_Görev 1:_ Türkiye'nin Suriye politikası konulu metinde "911 kilometrelik kara sınırı" sözleriyle başlayan paragrafı, temel bilgilerini koruyarak daha kısa biçimde yeniden yazın.

_Verilen Metin:_
• • • • • • •

Sancılı Dönemin Kısa Özeti-1 | 2002 Öncesi

Türkiye’nin Suriye Politikası

Türkiye-Suriye ilişkileri tarihi geçmişi itibarıyla kökleri derinlerde olan ilişkiler arasında gösterilebilir. Türkiye Cumhuriyeti Devleti ile Suriye Arap Cumhuriyeti arasında tarihten gelen dini ve sosyo-kültürel bağlar, bölgedeki diğer komşu devletlere göre bu ilişkiyi daha farklı kılmaktadır.

911 kilometrelik kara sınırı bulunan iki komşu ülkenin münasebetleri tarihsel süreçte genellikle dalgalı seyretse de akrabalık bağları sayesinde sadece bugünkü Suriyeli göçmenlere has olmayan sınır hareketliliği her daim süregelmiştir. Özellikle sınır bölgesindeki halkın akrabalık bağları üzerinden devam ettirdiği ilişkiler 2011 sonrası dönemde Suriyeli göçmenlerin gelişiyle farklı boyutlar kazanmıştır.

Ancak tüm bu beşerî münasebetlere rağmen, Türkiye’ye göre Suriye teröre ev sahipliği yaptığı ve kendi toprakları (Hatay) üzerinde hak iddia ettiği için; Suriye’ye göre de Türkiye su kaynaklarını adil paylaşmadığı, toprak bütünlüğüne müdahalede bulunduğu ve batı ülkelerinin destekçisi olduğu için hasım devlet olarak konumlandırılmıştı.

• • • • • • •

_Kaynak Kayıtlar:_

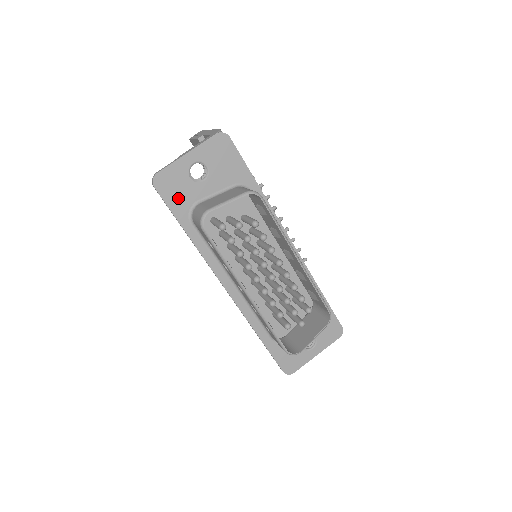
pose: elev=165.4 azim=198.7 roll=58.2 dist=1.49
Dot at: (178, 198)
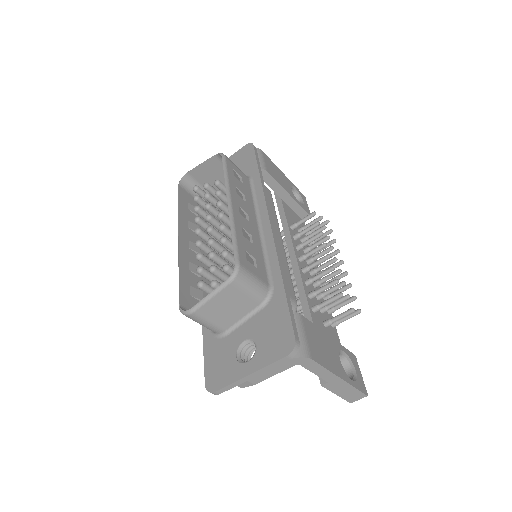
Dot at: occluded
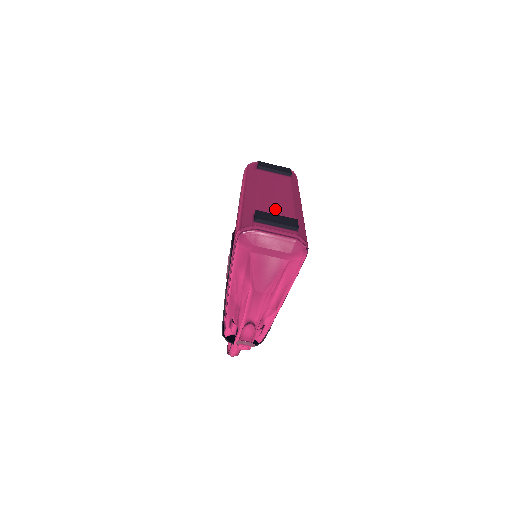
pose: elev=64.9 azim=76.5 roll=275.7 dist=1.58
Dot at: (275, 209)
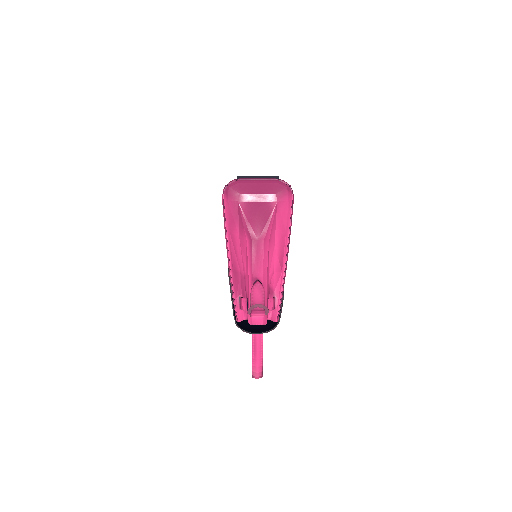
Dot at: occluded
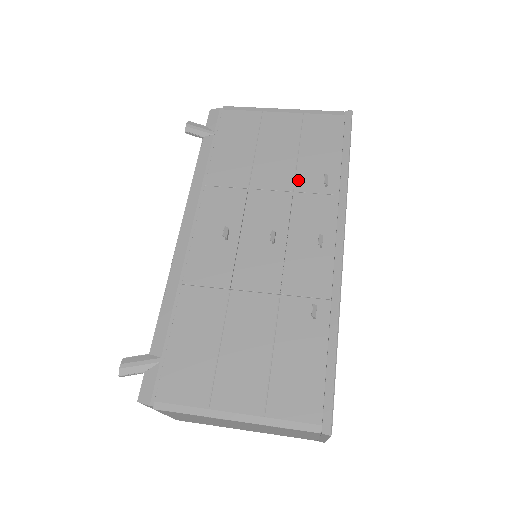
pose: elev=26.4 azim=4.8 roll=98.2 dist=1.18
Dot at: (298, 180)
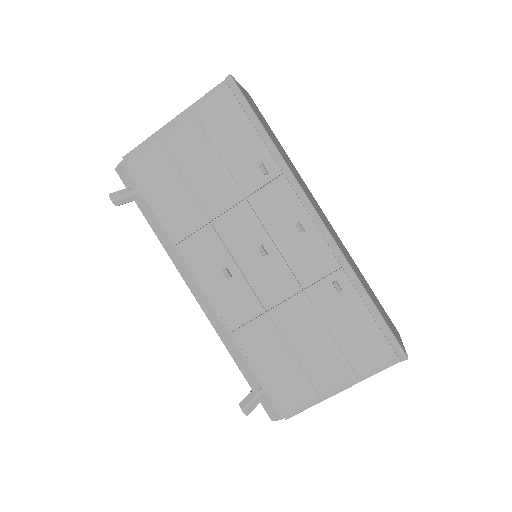
Dot at: (241, 184)
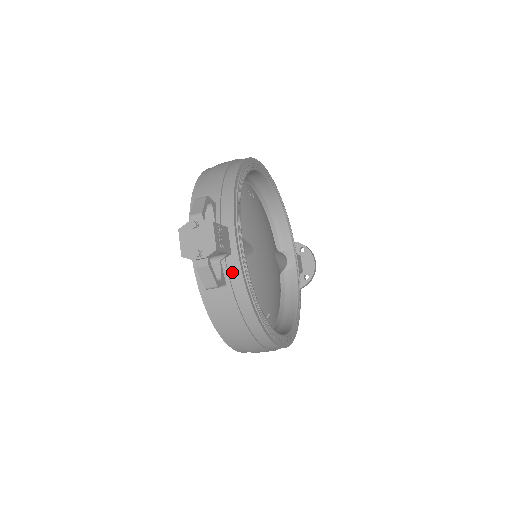
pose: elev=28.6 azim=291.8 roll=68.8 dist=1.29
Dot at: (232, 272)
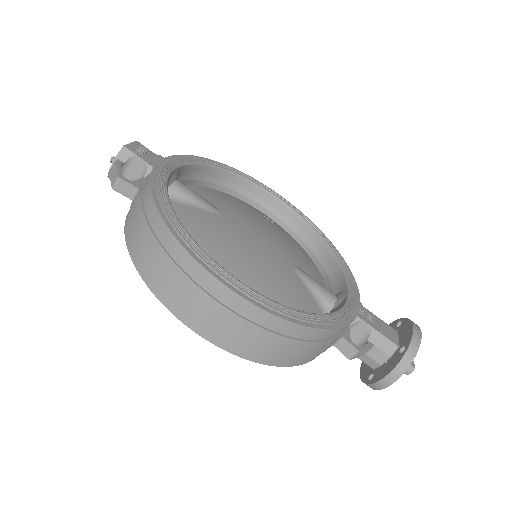
Dot at: occluded
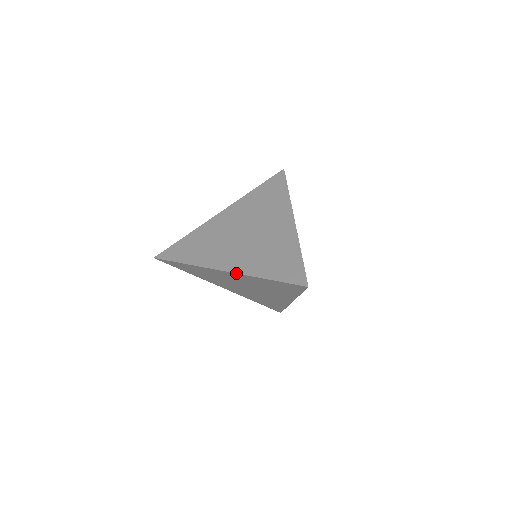
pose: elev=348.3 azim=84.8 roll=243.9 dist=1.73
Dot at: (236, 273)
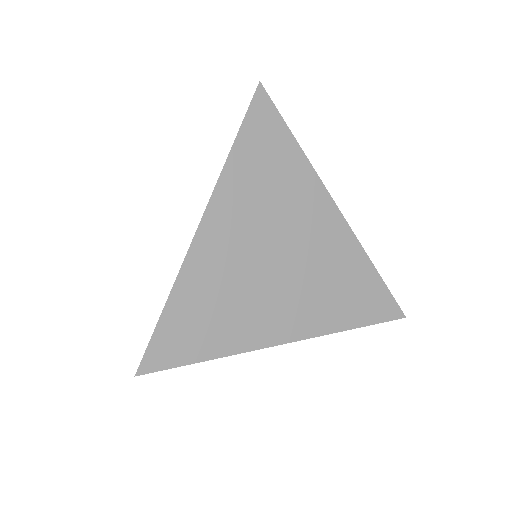
Dot at: occluded
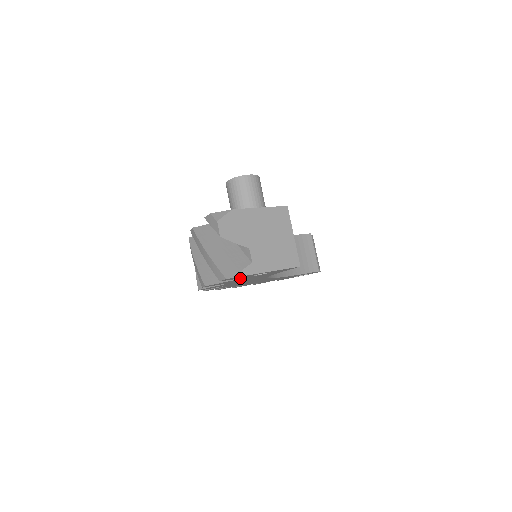
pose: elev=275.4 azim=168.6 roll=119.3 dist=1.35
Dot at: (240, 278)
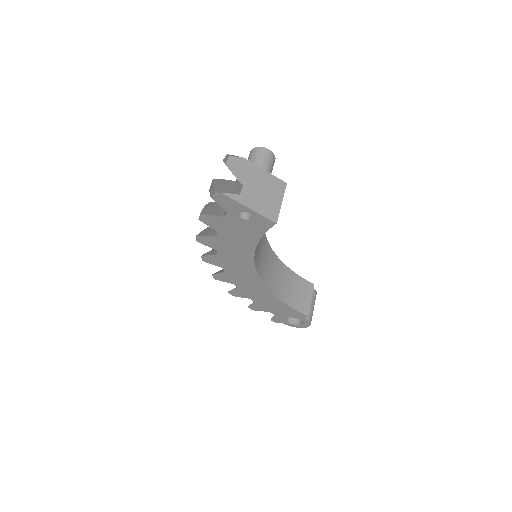
Dot at: (228, 212)
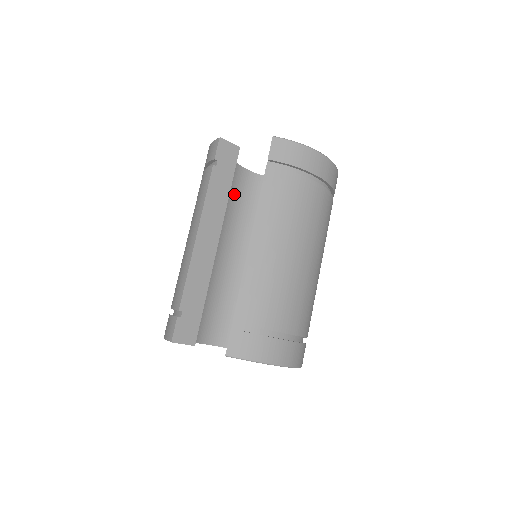
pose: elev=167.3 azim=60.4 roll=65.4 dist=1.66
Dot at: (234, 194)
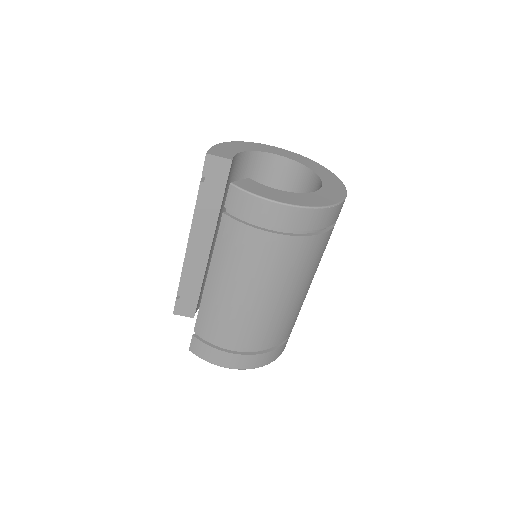
Dot at: occluded
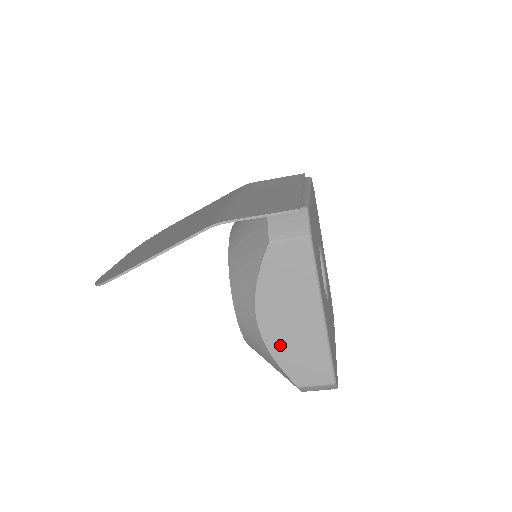
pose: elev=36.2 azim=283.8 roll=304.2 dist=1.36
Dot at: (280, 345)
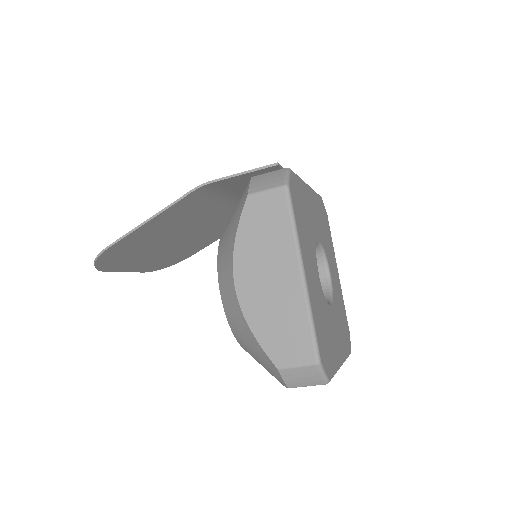
Dot at: (258, 313)
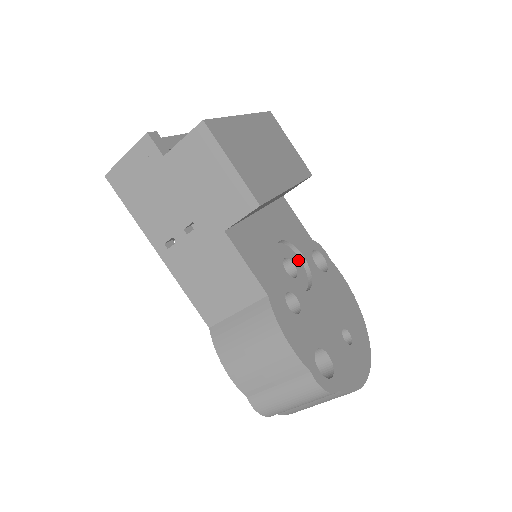
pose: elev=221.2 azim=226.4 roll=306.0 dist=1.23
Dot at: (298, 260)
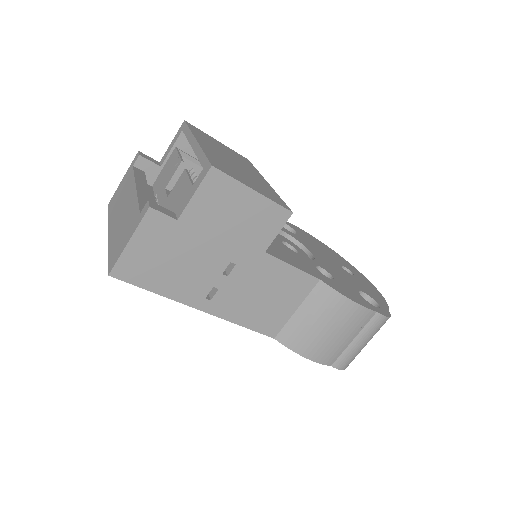
Dot at: (283, 237)
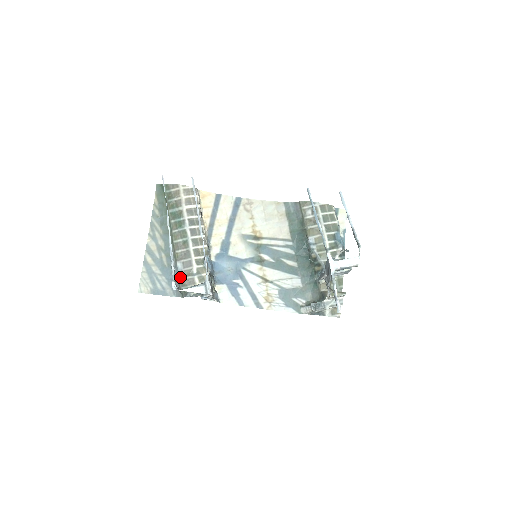
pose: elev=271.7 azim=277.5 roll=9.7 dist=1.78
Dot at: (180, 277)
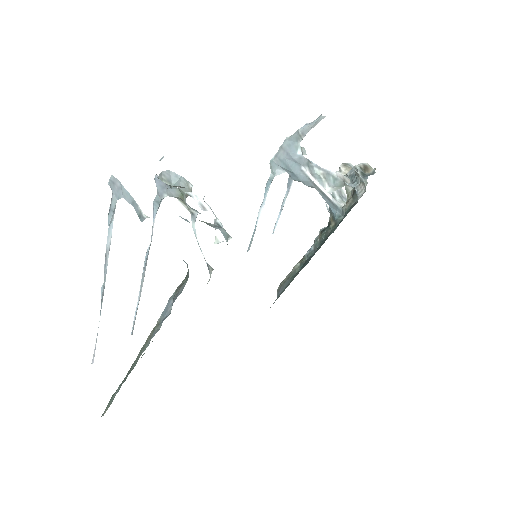
Dot at: (170, 297)
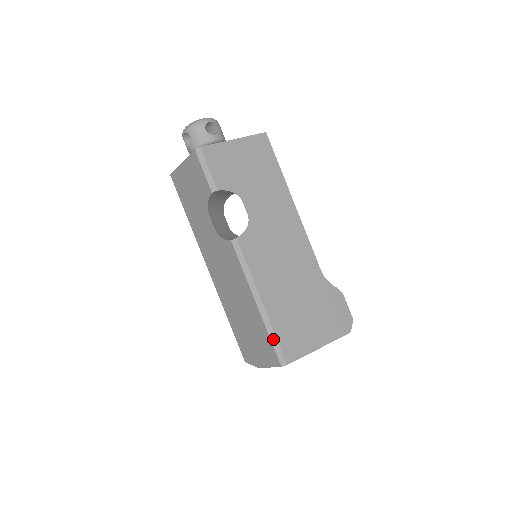
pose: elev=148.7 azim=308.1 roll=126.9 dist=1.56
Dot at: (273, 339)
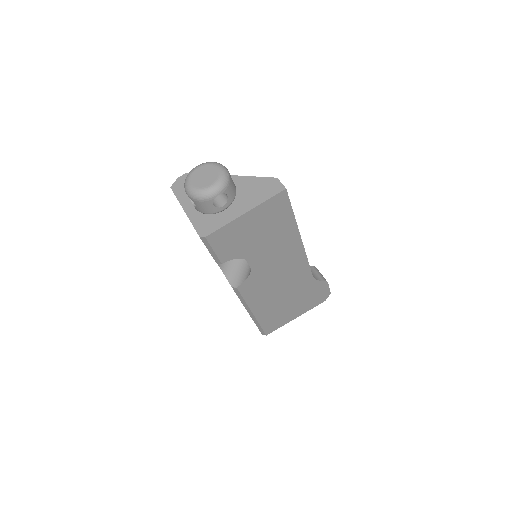
Dot at: (258, 327)
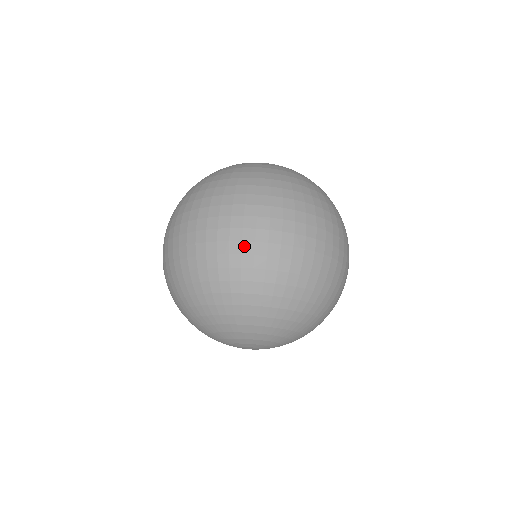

• • • • • • •

_Görev 2:_ Yukarıdaki kayıtların tamamını baştan sona aynen aktarın, ancak resimleri yanıta koymayın.

_Doğru Sonuç 1:_ 911 kilometrelik kara sınırına sahip iki komşu ülkenin ilişkileri tarih boyunca genellikle dalgalı seyretmiştir. Buna karşın akrabalık bağları sayesinde sınır hareketliliği hep sürmüştür. Bu hareketlilik yalnızca bugünkü Suriyeli göçmenlere özgü değildir. Sınır bölgesi halkının akrabalık bağlarıyla sürdürdüğü ilişkiler, 2011 sonrasında Suriyeli göçmenlerin gelişiyle farklı boyutlar kazanmıştır.

_Doğru Sonuç 2:_
pose: elev=165.4 azim=198.7 roll=58.2 dist=1.49
Dot at: (178, 198)
Dot at: occluded
pose: elev=64.9 azim=76.5 roll=275.7 dist=1.58
Dot at: (275, 209)
Dot at: occluded
pose: elev=26.4 azim=4.8 roll=98.2 dist=1.18
Dot at: (298, 180)
Dot at: (241, 184)
pose: elev=28.6 azim=291.8 roll=68.8 dist=1.29
Dot at: (232, 272)
Dot at: occluded
pose: elev=348.3 azim=84.8 roll=243.9 dist=1.73
Dot at: (236, 273)
Dot at: occluded
pose: elev=275.4 azim=168.6 roll=119.3 dist=1.35
Dot at: (240, 278)
Dot at: (228, 212)
pose: elev=167.3 azim=60.4 roll=65.4 dist=1.66
Dot at: (234, 194)
Dot at: occluded
pose: elev=36.2 azim=283.8 roll=304.2 dist=1.36
Dot at: (280, 345)
Dot at: (258, 313)
pose: elev=221.2 azim=226.4 roll=306.0 dist=1.23
Dot at: (298, 260)
Dot at: (283, 237)
pose: elev=271.7 azim=277.5 roll=9.7 dist=1.78
Dot at: (180, 277)
Dot at: (170, 297)
pose: elev=148.7 azim=308.1 roll=126.9 dist=1.56
Dot at: (273, 339)
Dot at: (258, 327)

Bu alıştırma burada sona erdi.